# [Goal]
Give every line of the rows below as a JSON list of strings, with one string per line. Leave out blank lines and the pictures.

--- BEGIN Record extracts ---

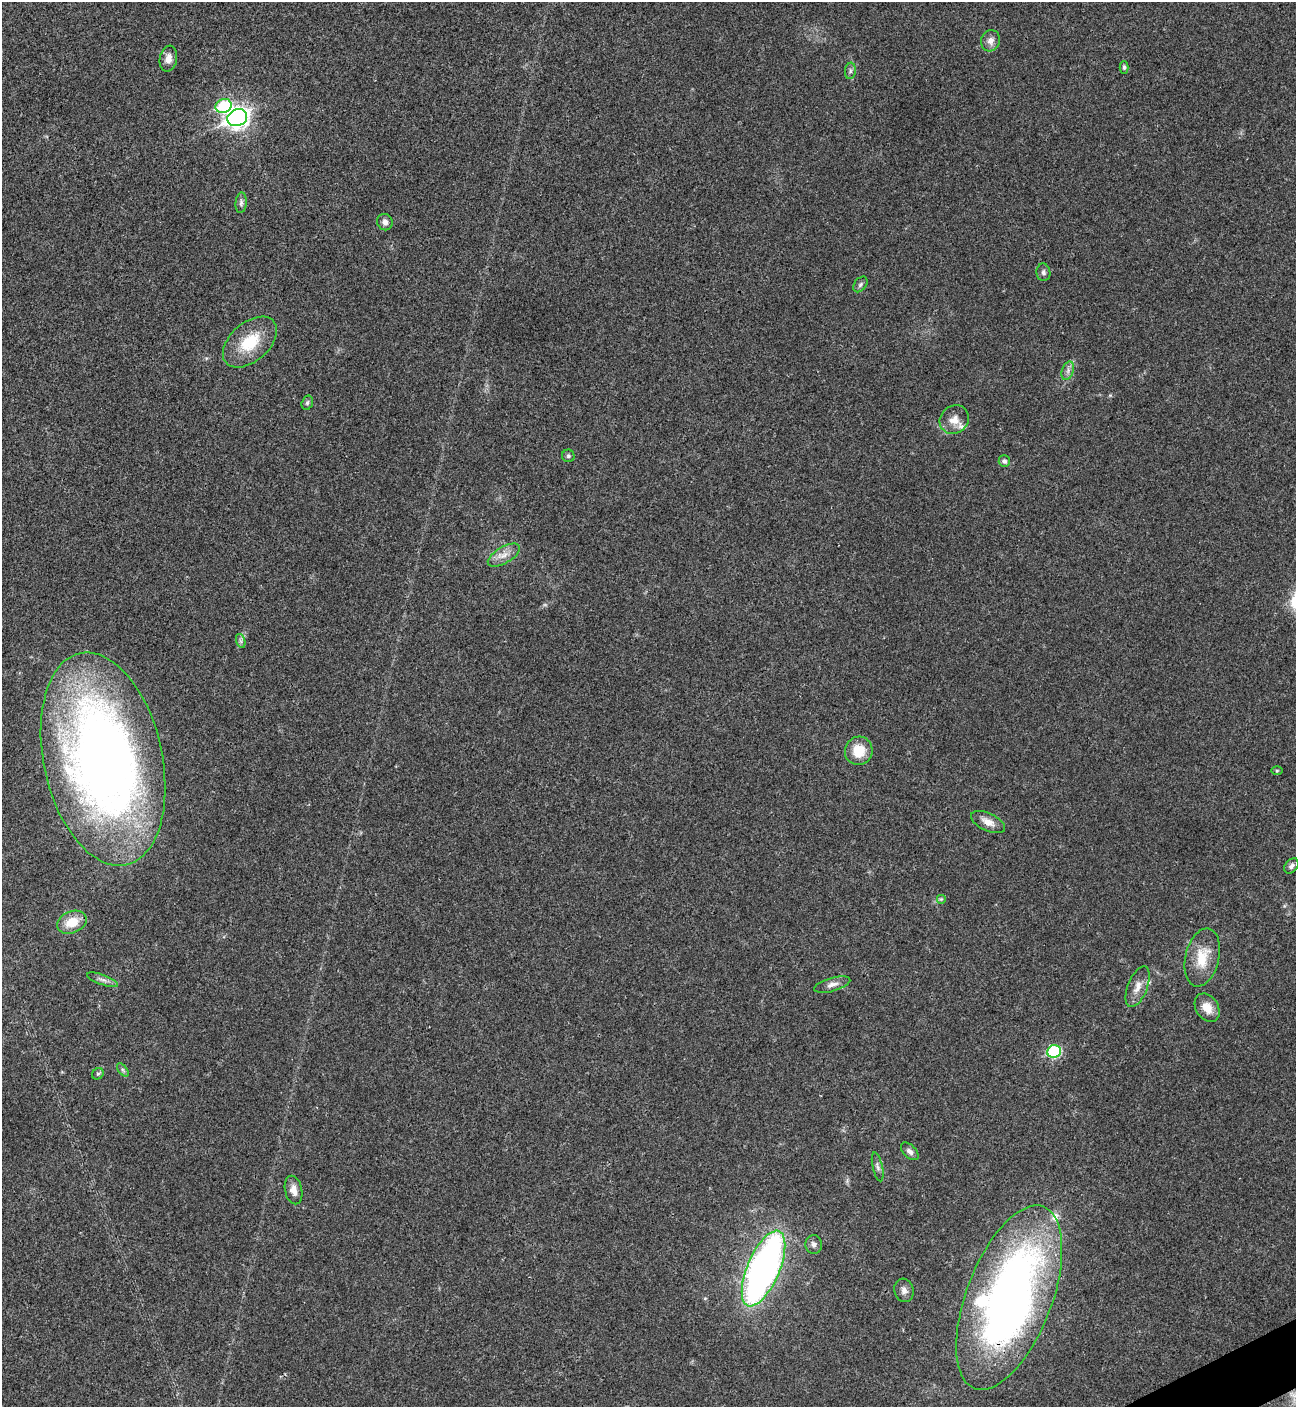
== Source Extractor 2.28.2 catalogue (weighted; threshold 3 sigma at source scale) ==
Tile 6 of 4 x 4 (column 2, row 2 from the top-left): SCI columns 1582-2875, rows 2815-4219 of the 5620 x 5631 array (HDU 1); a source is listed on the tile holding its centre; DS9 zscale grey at full resolution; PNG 1298 x 1409 px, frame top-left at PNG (2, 2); each listed source drawn as its Kron ellipse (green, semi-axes under 4 px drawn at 4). Shown black and unused: <1% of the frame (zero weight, under 3 of 4 exposures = <1% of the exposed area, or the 3 px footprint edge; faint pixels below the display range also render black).
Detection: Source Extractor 2.28.2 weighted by HDU 2 'WHT'; one run over the whole footprint, this tile lists its part. Background 0.0207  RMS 0.004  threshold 0.018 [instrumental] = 3 sigma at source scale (4.5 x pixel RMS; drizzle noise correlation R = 1.50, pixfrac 1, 0.05/0.05 arcsec/px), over >= 5 px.
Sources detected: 44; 1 too faint to see at this stretch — neither listed nor drawn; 3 inside a brighter listed object's ellipse — not listed separately; the other 40 listed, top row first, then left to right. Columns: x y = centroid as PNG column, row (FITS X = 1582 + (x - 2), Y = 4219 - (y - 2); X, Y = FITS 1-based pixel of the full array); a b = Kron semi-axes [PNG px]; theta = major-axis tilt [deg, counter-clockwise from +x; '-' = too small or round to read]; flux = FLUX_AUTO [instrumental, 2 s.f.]
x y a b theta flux
991 41 11 9 73 2.6
168 59 13 8 79 2.7
1124 67 6 4 -89 0.7
850 71 8 5 83 1
224 106 8 7 - 26
237 118 10 8 25 240
241 203 10 5 85 1.1
385 222 8 7 - 1.8
1043 272 9 7 -80 1.2
860 284 9 6 52 0.95
250 342 31 19 41 14
1068 371 9 5 71 1.6
307 403 7 5 73 0.81
954 420 15 13 42 4.1
568 456 6 6 - 0.88
1004 461 6 5 - 1.2
504 555 18 8 30 3.7
241 641 7 4 -71 0.86
859 751 14 13 - 9.1
103 759 108 59 -78 350
1277 771 6 4 1 0.44
988 822 18 8 -25 3.8
1291 866 8 6 50 1.3
941 899 5 5 - 0.59
72 922 15 11 22 7.8
1202 957 29 17 77 11
103 980 16 5 -19 1.7
832 985 18 6 16 2.5
1138 987 21 9 69 4.1
1207 1008 15 11 -57 4.9
1054 1051 7 6 - 35
123 1070 8 4 -53 0.76
98 1074 6 5 - 0.65
910 1151 11 6 -45 1.6
878 1167 15 5 -77 1.4
293 1190 14 8 -77 3
814 1244 9 8 - 1.5
763 1268 40 16 67 200
904 1290 12 9 -74 2.1
1009 1298 97 43 69 260
Overlapping masked pixels (flux is a lower limit): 2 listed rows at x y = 103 759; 1009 1298
Isophote crosses this tile's border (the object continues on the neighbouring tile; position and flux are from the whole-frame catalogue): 1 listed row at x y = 103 759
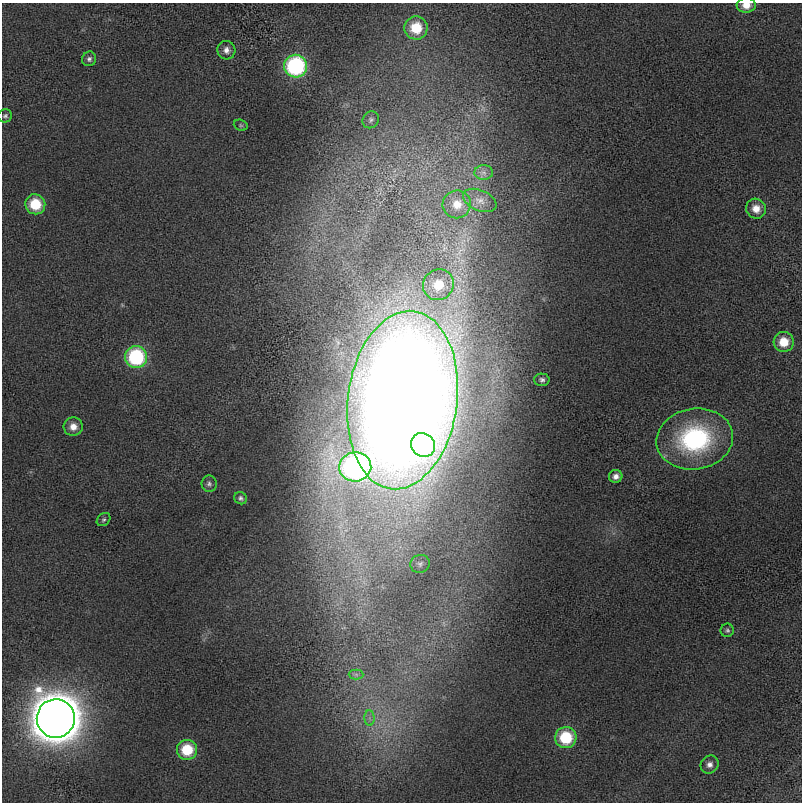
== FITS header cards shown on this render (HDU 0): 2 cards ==
NAXIS1  =                  800
NAXIS2  =                  800

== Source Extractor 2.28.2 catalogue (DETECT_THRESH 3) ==
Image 800 x 800 px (HDU 0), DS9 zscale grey, 1 PNG px = 1 image px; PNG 804 x 804 px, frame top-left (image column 1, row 800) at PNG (2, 3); each listed source drawn as its Kron ellipse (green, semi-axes under 4 px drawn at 4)
Background 3190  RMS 650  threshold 1960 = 3 sigma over >= 5 px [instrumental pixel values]
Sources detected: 34; all 34 listed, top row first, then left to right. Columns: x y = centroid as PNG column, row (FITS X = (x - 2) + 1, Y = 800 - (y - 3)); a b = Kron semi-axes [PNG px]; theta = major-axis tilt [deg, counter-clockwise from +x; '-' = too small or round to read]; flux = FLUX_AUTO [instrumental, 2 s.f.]
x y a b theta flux
746 5 9 7 4 4.7e+05
416 28 11 11 - 1.5e+06
226 50 9 9 - 2.6e+05
89 59 7 7 - 1.4e+05
295 66 11 11 - 6.7e+06
5 116 7 6 - 1.1e+05
371 120 9 8 - 1.5e+05
241 125 7 5 -21 7.7e+04
484 173 9 7 -2 1.9e+05
480 200 18 10 -23 4.2e+05
35 204 10 10 - 1.5e+06
457 204 14 14 - 7.9e+05
756 209 10 9 - 5.2e+05
438 285 16 15 - 1.3e+06
784 342 10 10 - 8.8e+05
136 357 11 11 - 4.5e+06
542 380 7 6 - 1.3e+05
403 400 90 54 83 1.8e+08
73 427 9 9 - 4.2e+05
695 439 38 30 10 6.8e+06
423 445 12 11 - 2.9e+06
355 467 16 14 6 1.3e+07
616 476 7 6 - 2.4e+05
209 484 8 7 - 1.4e+05
241 498 6 6 - 1.2e+05
104 520 7 6 - 8.9e+04
420 564 10 9 - 1.8e+05
727 630 7 6 - 1.1e+05
356 674 7 5 -1 1.2e+05
56 718 19 19 - 1.6e+08
369 718 8 5 -89 1.6e+05
566 738 10 10 - 2.3e+06
187 750 10 10 - 1.6e+06
710 765 9 8 - 2.5e+05
At the frame edge (FLAGS 8, measured only in part): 1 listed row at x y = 746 5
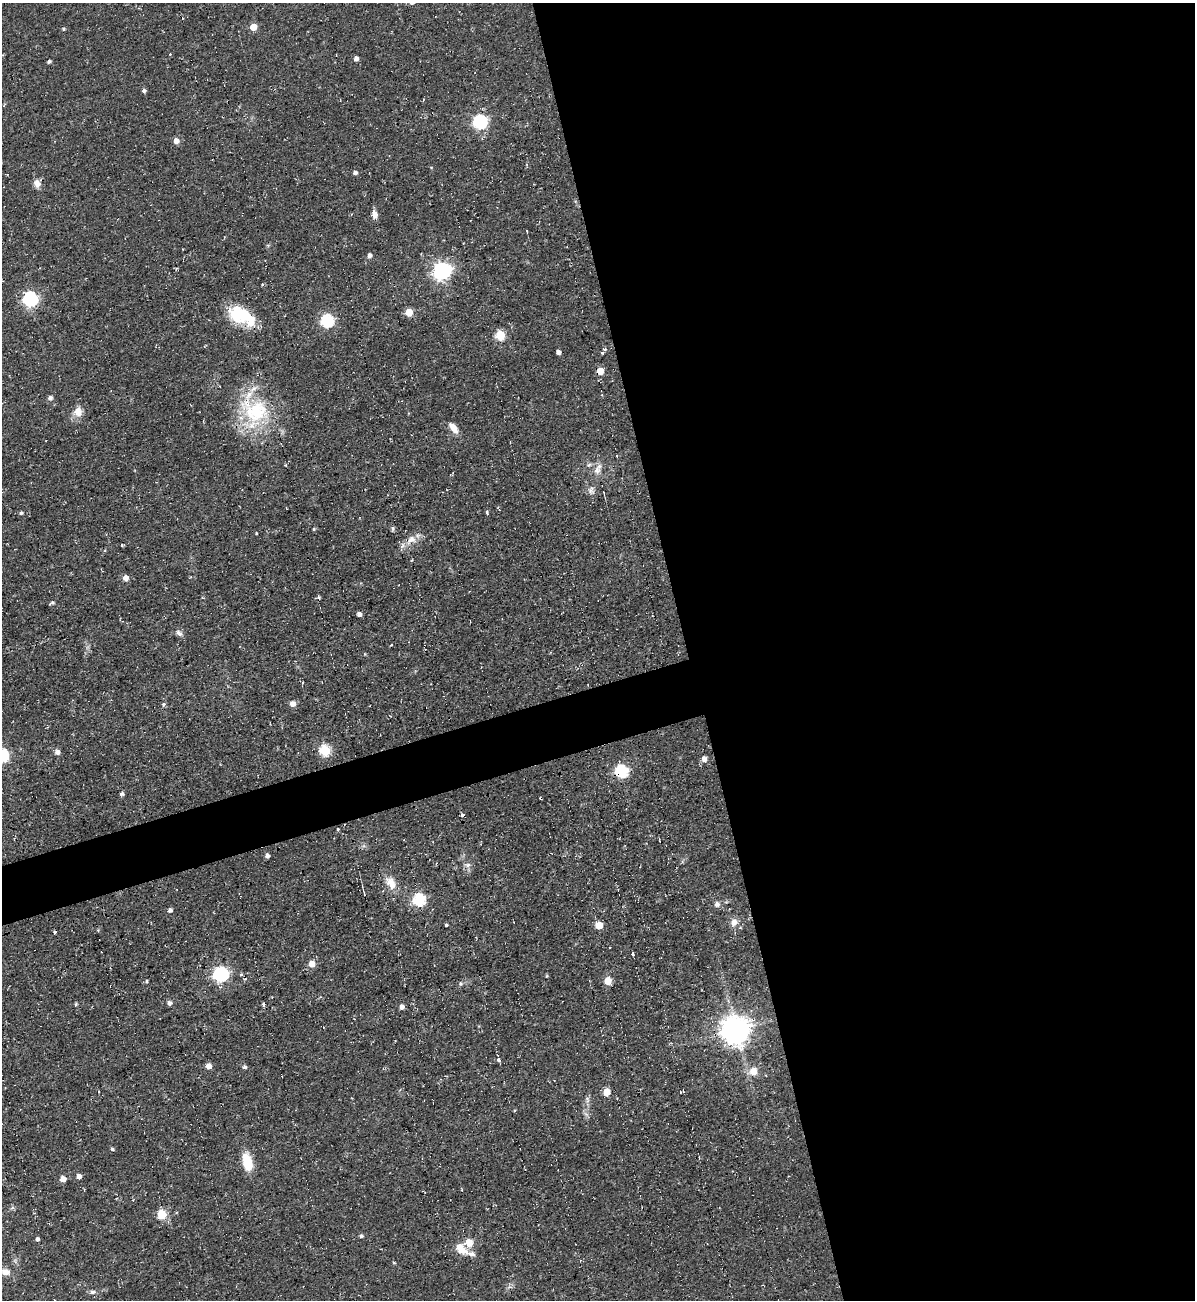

--- END Record extracts ---

# [Correct response]
[
  "== Source Extractor 2.28.2 catalogue (weighted; threshold 3 sigma at source scale) ==",
  "Tile 6 of 4 x 4 (column 2, row 2 from the top-left): SCI columns 1582-2875, rows 2815-4219 of the 5620 x 5631 array (HDU 1); a source is listed on the tile holding its centre; DS9 zscale grey at full resolution; PNG 1298 x 1409 px, frame top-left at PNG (2, 2); each listed source drawn as its Kron ellipse (green, semi-axes under 4 px drawn at 4). Shown black and unused: <1% of the frame (zero weight, under 3 of 4 exposures = <1% of the exposed area, or the 3 px footprint edge; faint pixels below the display range also render black).",
  "Detection: Source Extractor 2.28.2 weighted by HDU 2 'WHT'; one run over the whole footprint, this tile lists its part. Background 0.0207  RMS 0.004  threshold 0.018 [instrumental] = 3 sigma at source scale (4.5 x pixel RMS; drizzle noise correlation R = 1.50, pixfrac 1, 0.05/0.05 arcsec/px), over >= 5 px.",
  "Sources detected: 44; 1 too faint to see at this stretch — neither listed nor drawn; 3 inside a brighter listed object's ellipse — not listed separately; the other 40 listed, top row first, then left to right. Columns: x y = centroid as PNG column, row (FITS X = 1582 + (x - 2), Y = 4219 - (y - 2); X, Y = FITS 1-based pixel of the full array); a b = Kron semi-axes [PNG px]; theta = major-axis tilt [deg, counter-clockwise from +x; '-' = too small or round to read]; flux = FLUX_AUTO [instrumental, 2 s.f.]",
  "x y a b theta flux",
  "991 41 11 9 73 2.6",
  "168 59 13 8 79 2.7",
  "1124 67 6 4 -89 0.7",
  "850 71 8 5 83 1",
  "224 106 8 7 - 26",
  "237 118 10 8 25 240",
  "241 203 10 5 85 1.1",
  "385 222 8 7 - 1.8",
  "1043 272 9 7 -80 1.2",
  "860 284 9 6 52 0.95",
  "250 342 31 19 41 14",
  "1068 371 9 5 71 1.6",
  "307 403 7 5 73 0.81",
  "954 420 15 13 42 4.1",
  "568 456 6 6 - 0.88",
  "1004 461 6 5 - 1.2",
  "504 555 18 8 30 3.7",
  "241 641 7 4 -71 0.86",
  "859 751 14 13 - 9.1",
  "103 759 108 59 -78 350",
  "1277 771 6 4 1 0.44",
  "988 822 18 8 -25 3.8",
  "1291 866 8 6 50 1.3",
  "941 899 5 5 - 0.59",
  "72 922 15 11 22 7.8",
  "1202 957 29 17 77 11",
  "103 980 16 5 -19 1.7",
  "832 985 18 6 16 2.5",
  "1138 987 21 9 69 4.1",
  "1207 1008 15 11 -57 4.9",
  "1054 1051 7 6 - 35",
  "123 1070 8 4 -53 0.76",
  "98 1074 6 5 - 0.65",
  "910 1151 11 6 -45 1.6",
  "878 1167 15 5 -77 1.4",
  "293 1190 14 8 -77 3",
  "814 1244 9 8 - 1.5",
  "763 1268 40 16 67 200",
  "904 1290 12 9 -74 2.1",
  "1009 1298 97 43 69 260",
  "Overlapping masked pixels (flux is a lower limit): 2 listed rows at x y = 103 759; 1009 1298",
  "Isophote crosses this tile's border (the object continues on the neighbouring tile; position and flux are from the whole-frame catalogue): 1 listed row at x y = 103 759",
  "== FITS header cards shown on this render (HDU 0): 2 cards ==",
  "NAXIS1  =                  800",
  "NAXIS2  =                  800",
  "== Source Extractor 2.28.2 catalogue (DETECT_THRESH 3) ==",
  "Image 800 x 800 px (HDU 0), DS9 zscale grey, 1 PNG px = 1 image px; PNG 804 x 804 px, frame top-left (image column 1, row 800) at PNG (2, 3); each listed source drawn as its Kron ellipse (green, semi-axes under 4 px drawn at 4)",
  "Background 3190  RMS 650  threshold 1960 = 3 sigma over >= 5 px [instrumental pixel values]",
  "Sources detected: 34; all 34 listed, top row first, then left to right. Columns: x y = centroid as PNG column, row (FITS X = (x - 2) + 1, Y = 800 - (y - 3)); a b = Kron semi-axes [PNG px]; theta = major-axis tilt [deg, counter-clockwise from +x; '-' = too small or round to read]; flux = FLUX_AUTO [instrumental, 2 s.f.]",
  "x y a b theta flux",
  "746 5 9 7 4 4.7e+05",
  "416 28 11 11 - 1.5e+06",
  "226 50 9 9 - 2.6e+05",
  "89 59 7 7 - 1.4e+05",
  "295 66 11 11 - 6.7e+06",
  "5 116 7 6 - 1.1e+05",
  "371 120 9 8 - 1.5e+05",
  "241 125 7 5 -21 7.7e+04",
  "484 173 9 7 -2 1.9e+05",
  "480 200 18 10 -23 4.2e+05",
  "35 204 10 10 - 1.5e+06",
  "457 204 14 14 - 7.9e+05",
  "756 209 10 9 - 5.2e+05",
  "438 285 16 15 - 1.3e+06",
  "784 342 10 10 - 8.8e+05",
  "136 357 11 11 - 4.5e+06",
  "542 380 7 6 - 1.3e+05",
  "403 400 90 54 83 1.8e+08",
  "73 427 9 9 - 4.2e+05",
  "695 439 38 30 10 6.8e+06",
  "423 445 12 11 - 2.9e+06",
  "355 467 16 14 6 1.3e+07",
  "616 476 7 6 - 2.4e+05",
  "209 484 8 7 - 1.4e+05",
  "241 498 6 6 - 1.2e+05",
  "104 520 7 6 - 8.9e+04",
  "420 564 10 9 - 1.8e+05",
  "727 630 7 6 - 1.1e+05",
  "356 674 7 5 -1 1.2e+05",
  "56 718 19 19 - 1.6e+08",
  "369 718 8 5 -89 1.6e+05",
  "566 738 10 10 - 2.3e+06",
  "187 750 10 10 - 1.6e+06",
  "710 765 9 8 - 2.5e+05",
  "At the frame edge (FLAGS 8, measured only in part): 1 listed row at x y = 746 5"
]